サーバーのパブリックまたはプライベート IP アドレスが連続していない場合は (たとえば、この例のメール サーバー 2 のプライベート IP アドレスが 10.0.2.50 である場合など)、単一の 1 - 1 NAT マッピングを追加して、各サーバーの NAT マッピングを処理することができます。

サーバーに連続する IP アドレスがある場合も、分かりやすくするために、1 - 1 NAT マッピングを 2 つの別個のマッピングとして構成することをお勧めします。構成ファイルの 1 - 1 NAT 構成 (左側) とそれぞれのホストで個別の NAT マッピングを持つ同等の構成 (右側) を並べた下のスクリーンショットを比較してみてください。

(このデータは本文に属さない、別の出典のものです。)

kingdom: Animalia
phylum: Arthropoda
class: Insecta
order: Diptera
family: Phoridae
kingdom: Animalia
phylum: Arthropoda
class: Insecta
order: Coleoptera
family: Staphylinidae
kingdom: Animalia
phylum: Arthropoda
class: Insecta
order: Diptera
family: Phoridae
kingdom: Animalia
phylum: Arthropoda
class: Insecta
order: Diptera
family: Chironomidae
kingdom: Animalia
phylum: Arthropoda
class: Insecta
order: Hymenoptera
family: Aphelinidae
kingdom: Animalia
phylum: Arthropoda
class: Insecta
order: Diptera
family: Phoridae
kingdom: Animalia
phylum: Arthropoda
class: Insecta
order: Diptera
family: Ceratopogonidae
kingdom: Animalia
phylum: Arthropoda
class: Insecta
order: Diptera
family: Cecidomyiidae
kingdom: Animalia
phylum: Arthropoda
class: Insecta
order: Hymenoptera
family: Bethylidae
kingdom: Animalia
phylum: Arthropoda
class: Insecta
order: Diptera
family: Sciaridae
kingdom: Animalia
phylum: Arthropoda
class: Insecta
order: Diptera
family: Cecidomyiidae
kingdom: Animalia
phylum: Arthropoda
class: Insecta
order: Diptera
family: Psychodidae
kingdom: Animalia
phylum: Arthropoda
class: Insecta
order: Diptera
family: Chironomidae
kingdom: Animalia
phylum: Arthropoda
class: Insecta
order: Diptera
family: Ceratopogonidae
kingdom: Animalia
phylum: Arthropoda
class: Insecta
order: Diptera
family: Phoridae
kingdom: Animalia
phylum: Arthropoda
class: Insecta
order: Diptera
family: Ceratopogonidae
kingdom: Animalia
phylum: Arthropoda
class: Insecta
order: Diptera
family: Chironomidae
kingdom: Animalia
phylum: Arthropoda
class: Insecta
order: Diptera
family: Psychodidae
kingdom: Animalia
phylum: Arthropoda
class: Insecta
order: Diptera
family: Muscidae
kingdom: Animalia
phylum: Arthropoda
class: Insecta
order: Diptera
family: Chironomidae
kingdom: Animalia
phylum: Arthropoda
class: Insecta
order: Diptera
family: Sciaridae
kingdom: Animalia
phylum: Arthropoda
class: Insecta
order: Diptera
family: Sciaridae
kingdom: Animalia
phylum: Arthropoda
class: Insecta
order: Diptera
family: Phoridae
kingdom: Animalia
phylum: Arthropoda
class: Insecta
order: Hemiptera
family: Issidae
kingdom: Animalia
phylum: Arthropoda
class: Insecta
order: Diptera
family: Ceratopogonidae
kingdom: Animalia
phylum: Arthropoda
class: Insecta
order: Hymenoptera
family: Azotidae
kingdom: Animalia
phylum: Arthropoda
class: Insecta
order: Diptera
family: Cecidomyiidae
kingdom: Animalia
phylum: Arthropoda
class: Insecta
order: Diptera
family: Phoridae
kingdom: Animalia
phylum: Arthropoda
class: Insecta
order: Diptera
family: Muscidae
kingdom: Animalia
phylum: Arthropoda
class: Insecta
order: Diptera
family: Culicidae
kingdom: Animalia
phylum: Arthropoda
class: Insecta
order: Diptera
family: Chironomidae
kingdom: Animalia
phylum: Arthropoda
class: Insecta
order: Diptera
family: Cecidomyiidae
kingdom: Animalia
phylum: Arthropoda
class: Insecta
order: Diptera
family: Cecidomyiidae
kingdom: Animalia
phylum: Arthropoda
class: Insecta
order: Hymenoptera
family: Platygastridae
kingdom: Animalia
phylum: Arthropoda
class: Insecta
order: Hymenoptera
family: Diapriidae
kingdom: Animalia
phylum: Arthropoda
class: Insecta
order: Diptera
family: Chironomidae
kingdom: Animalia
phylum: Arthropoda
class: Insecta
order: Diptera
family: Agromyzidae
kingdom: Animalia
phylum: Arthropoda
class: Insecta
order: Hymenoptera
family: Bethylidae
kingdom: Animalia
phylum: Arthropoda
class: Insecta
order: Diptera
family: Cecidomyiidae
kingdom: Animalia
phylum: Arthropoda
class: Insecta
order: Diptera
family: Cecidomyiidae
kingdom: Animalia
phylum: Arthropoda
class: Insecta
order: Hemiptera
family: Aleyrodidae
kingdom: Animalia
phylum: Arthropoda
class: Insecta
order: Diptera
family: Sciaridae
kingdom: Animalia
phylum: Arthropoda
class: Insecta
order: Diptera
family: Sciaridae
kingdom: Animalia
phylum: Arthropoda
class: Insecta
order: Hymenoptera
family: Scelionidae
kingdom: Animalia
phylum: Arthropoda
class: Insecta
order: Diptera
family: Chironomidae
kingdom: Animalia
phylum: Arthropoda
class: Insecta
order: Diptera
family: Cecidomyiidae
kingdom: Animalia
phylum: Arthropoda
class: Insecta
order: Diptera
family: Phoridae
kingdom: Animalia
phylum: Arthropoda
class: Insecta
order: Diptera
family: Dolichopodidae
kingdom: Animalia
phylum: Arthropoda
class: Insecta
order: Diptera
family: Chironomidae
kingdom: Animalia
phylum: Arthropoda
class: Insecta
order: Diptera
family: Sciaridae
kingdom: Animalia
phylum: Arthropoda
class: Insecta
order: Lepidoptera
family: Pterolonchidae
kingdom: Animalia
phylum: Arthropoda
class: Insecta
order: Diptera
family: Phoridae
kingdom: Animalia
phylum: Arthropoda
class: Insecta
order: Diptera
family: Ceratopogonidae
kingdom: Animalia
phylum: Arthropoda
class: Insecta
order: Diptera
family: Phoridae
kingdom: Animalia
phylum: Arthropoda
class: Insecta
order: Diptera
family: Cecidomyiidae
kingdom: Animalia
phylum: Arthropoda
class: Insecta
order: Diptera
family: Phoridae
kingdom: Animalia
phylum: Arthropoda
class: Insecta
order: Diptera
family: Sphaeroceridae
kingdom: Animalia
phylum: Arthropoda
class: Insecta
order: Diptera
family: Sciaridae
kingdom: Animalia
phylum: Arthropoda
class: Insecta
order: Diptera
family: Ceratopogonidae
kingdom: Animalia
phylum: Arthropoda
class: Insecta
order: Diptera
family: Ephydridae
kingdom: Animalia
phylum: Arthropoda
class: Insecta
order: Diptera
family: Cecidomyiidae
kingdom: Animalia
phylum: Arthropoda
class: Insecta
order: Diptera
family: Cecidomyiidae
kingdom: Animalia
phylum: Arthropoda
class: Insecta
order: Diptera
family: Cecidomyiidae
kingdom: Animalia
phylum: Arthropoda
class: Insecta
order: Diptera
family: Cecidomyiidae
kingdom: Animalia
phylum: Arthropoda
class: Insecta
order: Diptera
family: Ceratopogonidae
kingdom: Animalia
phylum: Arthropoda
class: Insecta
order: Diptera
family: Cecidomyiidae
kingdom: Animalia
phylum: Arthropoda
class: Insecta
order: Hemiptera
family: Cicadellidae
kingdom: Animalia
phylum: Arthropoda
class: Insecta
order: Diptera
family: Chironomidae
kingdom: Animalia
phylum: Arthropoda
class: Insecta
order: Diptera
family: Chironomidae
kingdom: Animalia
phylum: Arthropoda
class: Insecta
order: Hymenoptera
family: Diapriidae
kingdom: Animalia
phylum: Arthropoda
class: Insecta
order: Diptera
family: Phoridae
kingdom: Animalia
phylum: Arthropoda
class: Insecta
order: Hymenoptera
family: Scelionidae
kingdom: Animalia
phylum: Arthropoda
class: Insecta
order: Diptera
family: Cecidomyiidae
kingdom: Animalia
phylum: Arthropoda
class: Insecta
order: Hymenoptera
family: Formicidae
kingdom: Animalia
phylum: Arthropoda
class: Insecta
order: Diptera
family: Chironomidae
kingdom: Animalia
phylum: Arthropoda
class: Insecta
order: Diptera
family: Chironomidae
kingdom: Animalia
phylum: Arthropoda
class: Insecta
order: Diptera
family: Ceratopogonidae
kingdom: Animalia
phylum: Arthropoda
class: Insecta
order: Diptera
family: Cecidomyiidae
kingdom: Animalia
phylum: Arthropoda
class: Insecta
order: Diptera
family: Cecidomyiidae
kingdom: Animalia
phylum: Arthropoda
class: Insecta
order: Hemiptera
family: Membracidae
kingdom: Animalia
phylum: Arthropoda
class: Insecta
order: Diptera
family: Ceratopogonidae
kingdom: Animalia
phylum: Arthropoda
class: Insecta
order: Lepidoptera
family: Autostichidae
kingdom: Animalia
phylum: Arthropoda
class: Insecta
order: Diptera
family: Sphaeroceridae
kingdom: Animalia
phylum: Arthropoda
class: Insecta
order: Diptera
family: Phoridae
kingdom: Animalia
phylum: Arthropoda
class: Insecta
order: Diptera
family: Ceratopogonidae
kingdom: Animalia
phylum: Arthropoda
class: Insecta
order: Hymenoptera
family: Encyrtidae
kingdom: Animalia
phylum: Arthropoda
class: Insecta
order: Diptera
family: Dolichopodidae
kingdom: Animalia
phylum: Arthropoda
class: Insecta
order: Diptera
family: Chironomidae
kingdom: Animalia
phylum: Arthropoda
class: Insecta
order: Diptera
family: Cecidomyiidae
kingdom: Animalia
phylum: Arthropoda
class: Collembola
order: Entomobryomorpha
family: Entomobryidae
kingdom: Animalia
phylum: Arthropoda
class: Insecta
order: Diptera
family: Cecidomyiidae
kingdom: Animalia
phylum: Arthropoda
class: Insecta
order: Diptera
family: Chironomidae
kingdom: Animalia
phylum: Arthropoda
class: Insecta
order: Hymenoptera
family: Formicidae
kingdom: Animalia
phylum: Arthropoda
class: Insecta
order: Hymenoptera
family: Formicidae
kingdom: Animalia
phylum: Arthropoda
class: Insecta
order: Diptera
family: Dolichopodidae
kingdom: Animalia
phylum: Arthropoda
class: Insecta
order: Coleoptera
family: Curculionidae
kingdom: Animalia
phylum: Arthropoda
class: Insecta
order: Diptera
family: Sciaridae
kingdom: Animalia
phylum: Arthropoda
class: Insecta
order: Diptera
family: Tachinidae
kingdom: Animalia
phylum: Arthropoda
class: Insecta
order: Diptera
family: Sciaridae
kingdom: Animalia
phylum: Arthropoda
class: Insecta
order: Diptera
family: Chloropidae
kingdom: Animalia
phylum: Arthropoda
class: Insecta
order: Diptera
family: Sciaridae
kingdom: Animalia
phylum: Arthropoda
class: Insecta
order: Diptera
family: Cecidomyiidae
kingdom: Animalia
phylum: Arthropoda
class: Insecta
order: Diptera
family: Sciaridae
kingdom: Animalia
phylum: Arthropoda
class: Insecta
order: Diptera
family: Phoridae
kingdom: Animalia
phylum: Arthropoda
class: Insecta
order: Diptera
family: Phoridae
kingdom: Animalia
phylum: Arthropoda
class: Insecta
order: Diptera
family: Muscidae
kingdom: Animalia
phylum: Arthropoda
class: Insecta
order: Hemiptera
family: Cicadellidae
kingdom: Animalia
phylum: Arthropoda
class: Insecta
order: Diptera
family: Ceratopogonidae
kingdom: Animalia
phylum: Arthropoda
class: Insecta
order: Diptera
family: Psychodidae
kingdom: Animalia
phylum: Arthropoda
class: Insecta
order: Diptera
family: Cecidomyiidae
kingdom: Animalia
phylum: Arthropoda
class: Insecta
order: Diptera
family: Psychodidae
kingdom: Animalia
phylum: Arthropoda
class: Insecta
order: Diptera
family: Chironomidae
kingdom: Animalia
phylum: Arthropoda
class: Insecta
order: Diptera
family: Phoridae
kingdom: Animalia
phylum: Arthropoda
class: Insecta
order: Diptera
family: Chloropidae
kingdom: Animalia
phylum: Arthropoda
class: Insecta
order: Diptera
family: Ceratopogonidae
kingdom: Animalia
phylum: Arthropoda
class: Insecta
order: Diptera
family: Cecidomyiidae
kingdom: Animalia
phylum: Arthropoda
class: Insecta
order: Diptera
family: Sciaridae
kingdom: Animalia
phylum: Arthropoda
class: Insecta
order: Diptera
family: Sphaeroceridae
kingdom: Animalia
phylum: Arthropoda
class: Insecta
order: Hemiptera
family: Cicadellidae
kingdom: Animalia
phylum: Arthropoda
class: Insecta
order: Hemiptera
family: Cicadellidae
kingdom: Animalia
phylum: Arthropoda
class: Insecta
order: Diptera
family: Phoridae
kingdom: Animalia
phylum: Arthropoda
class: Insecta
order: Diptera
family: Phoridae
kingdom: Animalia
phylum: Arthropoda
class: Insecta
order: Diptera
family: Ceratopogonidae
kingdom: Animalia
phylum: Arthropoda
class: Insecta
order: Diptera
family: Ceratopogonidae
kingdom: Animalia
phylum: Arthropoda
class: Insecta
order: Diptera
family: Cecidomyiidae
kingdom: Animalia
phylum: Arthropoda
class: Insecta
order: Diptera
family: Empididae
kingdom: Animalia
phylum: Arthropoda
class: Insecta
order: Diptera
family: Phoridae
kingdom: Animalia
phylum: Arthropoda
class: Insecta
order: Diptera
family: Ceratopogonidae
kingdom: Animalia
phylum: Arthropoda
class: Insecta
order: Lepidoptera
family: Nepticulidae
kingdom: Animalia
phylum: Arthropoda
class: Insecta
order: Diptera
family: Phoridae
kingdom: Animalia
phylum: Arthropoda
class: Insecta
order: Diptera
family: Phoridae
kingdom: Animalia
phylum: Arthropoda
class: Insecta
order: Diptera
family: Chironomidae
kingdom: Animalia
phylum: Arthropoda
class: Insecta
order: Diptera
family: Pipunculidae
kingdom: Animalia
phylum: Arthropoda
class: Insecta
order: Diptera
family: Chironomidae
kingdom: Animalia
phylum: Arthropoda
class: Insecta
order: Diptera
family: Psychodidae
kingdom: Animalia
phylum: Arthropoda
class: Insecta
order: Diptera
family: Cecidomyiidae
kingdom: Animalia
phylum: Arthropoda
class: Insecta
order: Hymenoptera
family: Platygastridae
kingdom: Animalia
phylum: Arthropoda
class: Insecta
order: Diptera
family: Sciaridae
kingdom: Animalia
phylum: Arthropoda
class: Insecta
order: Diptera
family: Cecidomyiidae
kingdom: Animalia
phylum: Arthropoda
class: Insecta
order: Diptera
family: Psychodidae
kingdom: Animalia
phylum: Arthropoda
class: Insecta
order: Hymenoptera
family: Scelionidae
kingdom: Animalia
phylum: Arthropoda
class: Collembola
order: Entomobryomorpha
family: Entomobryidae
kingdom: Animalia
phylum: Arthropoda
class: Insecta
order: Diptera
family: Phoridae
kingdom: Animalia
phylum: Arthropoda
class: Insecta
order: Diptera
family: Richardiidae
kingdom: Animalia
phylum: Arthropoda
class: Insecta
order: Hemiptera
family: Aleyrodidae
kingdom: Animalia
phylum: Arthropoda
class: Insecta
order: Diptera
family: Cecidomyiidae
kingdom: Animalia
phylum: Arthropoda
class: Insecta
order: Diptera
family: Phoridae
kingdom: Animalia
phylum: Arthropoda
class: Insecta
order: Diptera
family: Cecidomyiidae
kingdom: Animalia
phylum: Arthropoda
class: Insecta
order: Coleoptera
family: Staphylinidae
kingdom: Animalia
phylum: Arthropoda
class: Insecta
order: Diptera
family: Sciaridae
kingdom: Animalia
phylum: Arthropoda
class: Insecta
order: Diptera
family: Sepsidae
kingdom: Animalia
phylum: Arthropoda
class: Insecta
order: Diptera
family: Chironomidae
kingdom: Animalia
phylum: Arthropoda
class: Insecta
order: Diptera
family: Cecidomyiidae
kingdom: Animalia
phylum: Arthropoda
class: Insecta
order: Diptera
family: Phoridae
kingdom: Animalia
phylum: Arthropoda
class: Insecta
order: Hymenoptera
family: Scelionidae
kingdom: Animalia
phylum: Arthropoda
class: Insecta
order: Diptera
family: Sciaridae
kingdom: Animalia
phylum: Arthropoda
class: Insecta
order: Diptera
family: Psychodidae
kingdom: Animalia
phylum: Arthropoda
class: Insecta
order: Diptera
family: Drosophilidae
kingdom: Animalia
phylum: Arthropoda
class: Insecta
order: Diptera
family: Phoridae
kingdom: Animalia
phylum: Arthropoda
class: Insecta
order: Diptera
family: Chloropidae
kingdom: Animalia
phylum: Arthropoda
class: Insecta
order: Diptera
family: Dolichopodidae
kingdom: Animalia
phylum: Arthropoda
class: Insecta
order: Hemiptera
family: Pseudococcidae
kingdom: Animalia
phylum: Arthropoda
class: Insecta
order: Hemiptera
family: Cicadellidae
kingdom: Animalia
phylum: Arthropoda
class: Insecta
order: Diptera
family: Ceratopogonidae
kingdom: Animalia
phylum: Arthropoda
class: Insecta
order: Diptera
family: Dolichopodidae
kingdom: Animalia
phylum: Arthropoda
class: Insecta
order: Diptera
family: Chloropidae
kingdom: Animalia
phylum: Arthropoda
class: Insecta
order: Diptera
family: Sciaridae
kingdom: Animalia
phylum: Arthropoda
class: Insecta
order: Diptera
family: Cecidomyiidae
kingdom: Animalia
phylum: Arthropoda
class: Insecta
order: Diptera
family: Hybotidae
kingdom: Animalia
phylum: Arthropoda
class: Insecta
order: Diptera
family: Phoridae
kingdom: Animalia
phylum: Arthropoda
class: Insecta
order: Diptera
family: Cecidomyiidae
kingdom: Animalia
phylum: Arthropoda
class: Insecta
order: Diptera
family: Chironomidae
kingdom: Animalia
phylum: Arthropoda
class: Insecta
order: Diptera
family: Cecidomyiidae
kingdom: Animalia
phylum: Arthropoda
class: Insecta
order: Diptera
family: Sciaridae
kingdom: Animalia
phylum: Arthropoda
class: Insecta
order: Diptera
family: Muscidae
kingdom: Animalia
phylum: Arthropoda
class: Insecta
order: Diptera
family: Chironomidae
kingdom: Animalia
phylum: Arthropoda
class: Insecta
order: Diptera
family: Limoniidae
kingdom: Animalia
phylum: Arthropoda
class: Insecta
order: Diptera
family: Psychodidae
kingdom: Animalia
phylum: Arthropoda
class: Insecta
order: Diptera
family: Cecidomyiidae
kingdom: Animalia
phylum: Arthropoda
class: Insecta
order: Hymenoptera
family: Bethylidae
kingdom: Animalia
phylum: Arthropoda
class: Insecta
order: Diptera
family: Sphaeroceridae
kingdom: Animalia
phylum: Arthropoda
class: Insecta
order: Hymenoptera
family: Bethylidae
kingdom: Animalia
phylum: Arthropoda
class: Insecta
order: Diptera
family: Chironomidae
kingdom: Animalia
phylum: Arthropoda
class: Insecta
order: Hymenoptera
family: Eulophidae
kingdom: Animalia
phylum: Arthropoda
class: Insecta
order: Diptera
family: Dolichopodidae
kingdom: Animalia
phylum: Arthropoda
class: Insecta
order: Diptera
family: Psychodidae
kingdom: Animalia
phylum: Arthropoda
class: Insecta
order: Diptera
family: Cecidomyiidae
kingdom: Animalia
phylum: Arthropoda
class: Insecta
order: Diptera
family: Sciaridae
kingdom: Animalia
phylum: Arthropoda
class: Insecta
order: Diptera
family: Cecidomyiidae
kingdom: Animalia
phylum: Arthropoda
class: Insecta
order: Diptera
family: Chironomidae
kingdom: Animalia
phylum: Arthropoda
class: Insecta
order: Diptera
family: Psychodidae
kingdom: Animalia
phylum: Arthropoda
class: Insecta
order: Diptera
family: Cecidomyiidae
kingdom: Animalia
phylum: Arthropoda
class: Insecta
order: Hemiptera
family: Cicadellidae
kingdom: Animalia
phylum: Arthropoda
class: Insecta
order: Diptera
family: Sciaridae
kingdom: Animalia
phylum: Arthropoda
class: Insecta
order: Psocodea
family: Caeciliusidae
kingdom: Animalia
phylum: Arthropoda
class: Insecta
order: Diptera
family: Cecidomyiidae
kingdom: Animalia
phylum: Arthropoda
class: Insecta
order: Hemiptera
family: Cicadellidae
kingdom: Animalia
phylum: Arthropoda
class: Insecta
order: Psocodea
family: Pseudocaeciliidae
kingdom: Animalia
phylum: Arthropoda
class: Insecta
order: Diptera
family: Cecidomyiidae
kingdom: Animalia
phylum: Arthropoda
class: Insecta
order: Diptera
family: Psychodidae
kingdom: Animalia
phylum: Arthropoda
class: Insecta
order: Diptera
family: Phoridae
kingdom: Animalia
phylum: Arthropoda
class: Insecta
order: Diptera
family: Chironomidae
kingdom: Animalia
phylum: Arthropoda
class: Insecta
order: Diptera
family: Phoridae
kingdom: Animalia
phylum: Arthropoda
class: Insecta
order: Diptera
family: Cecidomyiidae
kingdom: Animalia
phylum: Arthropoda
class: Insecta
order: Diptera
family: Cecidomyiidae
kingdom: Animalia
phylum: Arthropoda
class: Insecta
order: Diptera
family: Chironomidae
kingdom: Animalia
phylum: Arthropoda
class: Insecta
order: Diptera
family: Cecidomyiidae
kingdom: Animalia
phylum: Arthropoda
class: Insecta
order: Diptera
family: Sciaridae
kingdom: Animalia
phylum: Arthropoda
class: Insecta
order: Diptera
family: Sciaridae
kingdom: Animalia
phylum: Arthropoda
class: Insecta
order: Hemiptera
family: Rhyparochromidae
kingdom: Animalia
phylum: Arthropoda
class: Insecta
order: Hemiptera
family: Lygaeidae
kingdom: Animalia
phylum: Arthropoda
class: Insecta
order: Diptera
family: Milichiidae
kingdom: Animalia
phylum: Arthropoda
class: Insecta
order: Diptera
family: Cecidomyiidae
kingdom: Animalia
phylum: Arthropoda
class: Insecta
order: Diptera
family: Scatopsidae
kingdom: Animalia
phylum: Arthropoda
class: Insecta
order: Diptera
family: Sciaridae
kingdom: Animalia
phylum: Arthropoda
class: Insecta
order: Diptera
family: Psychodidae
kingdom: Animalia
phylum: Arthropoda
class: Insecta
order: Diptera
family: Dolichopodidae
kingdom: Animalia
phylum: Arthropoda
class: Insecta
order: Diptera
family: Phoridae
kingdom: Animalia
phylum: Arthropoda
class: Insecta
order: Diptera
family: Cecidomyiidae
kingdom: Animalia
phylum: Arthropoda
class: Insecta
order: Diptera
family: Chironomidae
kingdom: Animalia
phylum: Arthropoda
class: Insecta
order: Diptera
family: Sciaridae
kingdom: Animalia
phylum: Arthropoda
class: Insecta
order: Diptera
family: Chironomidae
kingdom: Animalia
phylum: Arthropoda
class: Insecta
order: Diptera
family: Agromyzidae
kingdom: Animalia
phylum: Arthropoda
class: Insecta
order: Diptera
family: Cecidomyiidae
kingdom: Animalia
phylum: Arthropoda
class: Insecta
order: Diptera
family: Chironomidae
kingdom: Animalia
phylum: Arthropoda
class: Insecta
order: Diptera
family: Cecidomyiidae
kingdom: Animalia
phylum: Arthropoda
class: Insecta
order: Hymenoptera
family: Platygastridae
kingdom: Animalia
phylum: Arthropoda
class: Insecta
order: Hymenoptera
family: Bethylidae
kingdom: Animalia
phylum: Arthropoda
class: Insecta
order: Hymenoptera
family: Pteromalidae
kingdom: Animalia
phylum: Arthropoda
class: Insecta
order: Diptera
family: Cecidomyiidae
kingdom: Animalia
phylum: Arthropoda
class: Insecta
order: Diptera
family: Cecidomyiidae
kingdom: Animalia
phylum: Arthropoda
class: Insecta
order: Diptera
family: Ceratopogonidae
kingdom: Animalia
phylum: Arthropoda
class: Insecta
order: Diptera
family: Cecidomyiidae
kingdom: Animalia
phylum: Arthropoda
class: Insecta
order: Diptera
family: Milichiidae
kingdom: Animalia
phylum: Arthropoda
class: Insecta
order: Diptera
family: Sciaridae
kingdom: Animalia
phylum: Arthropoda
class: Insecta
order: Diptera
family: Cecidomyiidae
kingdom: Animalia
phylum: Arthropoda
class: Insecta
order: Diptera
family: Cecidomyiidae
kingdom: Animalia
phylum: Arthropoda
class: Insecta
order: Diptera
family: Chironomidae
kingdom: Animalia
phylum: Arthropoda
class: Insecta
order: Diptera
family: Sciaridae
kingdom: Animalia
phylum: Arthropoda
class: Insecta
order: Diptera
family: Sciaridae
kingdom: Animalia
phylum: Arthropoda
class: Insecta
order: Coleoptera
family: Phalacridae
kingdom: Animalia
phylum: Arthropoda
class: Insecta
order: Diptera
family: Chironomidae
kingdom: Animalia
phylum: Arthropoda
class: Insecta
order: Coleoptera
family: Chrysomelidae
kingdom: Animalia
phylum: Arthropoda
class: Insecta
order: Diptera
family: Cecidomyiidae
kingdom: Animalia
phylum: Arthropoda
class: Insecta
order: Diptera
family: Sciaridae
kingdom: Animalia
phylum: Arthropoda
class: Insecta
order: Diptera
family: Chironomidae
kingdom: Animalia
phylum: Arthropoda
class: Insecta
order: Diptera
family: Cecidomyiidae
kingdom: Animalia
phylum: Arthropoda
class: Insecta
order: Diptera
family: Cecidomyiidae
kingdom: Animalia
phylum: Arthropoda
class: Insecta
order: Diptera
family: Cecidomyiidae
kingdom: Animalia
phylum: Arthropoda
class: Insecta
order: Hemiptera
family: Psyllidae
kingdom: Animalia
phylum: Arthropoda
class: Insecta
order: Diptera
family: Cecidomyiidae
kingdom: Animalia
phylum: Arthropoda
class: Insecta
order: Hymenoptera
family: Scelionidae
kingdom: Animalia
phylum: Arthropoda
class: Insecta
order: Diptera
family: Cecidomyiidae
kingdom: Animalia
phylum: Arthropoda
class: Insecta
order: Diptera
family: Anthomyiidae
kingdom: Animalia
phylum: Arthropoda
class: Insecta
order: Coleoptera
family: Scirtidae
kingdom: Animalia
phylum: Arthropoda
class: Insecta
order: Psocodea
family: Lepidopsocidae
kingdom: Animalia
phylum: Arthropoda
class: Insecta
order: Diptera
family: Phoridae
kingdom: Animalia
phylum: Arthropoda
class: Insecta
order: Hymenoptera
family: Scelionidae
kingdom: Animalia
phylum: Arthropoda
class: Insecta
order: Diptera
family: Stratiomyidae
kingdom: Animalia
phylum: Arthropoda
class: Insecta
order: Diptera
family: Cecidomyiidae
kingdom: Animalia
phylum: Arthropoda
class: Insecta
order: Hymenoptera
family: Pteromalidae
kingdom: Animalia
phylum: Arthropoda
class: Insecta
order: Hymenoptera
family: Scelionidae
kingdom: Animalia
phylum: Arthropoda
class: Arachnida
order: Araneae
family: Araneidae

NAT の構成のダイアログ ボックスのスクリーンショット (2 つのホストに 1 つのマッピングの 1 - 1 NAT タブ) NAT の構成のダイアログ ボックスのスクリーンショット (各ホストに 2 つのマッピングの 1 - 1 NAT タブ)

これらの 2 つの 1 - 1 NAT 構成設定は同じです。

IP アドレスの範囲に適用する 1 - 1 NAT ルールを構成する場合も、各サーバーに個別の 1 - 1 NAT ルールを構成する場合も、1 - 1 NAT は同じ方法で動作します。この例で 1 - 1 NAT 構成により、次のように変更されます。

メールサーバー 1 の 1 - 1 NAT :

  • 外部インターフェイスへの受信トラフィックで、宛先 IP アドレスが 203.0.113.25 の場合はそれが 10.0.1.25 に変更される。
  • 外部インターフェイスからの送信トラフィックで、発信元 IP アドレスが 10.0.1.25 の場合はそれが 203.0.113.25 に変更される。

メールサーバー 2 の 1 - 1 NAT :

  • 外部インターフェイスへの受信トラフィックで、宛先 IP アドレスが 203.0.113.26 の場合はそれが 10.0.1.26 に変更される。
  • 外部インターフェイスからの送信トラフィックで、発信元 IP アドレスが 10.0.1.26 の場合はそれが 203.0.113.26 に変更される。

の上部で

既定では、SMTP トラフィックで受信は許可されていません。構成例には、2 つのメール サーバーへの受信 SMTP トラフィックを許可する SMTP-proxy ポリシーが含まれています。SMTP プロキシ ポリシーの既定の NAT 設定により 1 - 1 NAT が有効化されるため、ポリシーの既定の NAT 設定を変更する必要はありません。(既定では、すべてのポリシーで 1 - 1 NAT と動的 NAT の両方が有効化されています) 両方がポリシーのトラフィックに適用される場合は、1 - 1 NAT が動的 NAT よりも優先されます。

SMTP プロキシ ポリシーを表示するには、以下の手順を実行します:

  1. SMTP プロキシ ポリシーを開きます。

SMTP プロキシ ポリシーのポリシー プロパティの編集のダイアログ ボックスのスクリーンショット (ポリシー タブ)

このポリシーにより、トラフィックがメール サーバーのパブリック IP アドレスに直接送信されます。これらは、1 - 1 NAT 構成の NAT ベースの IP アドレスです。最初の構成例のポリシーとは異なり、このポリシーでは SNAT アクションは必要ありません。これは、1 - 1 NAT がアドレス変換に対応するためです。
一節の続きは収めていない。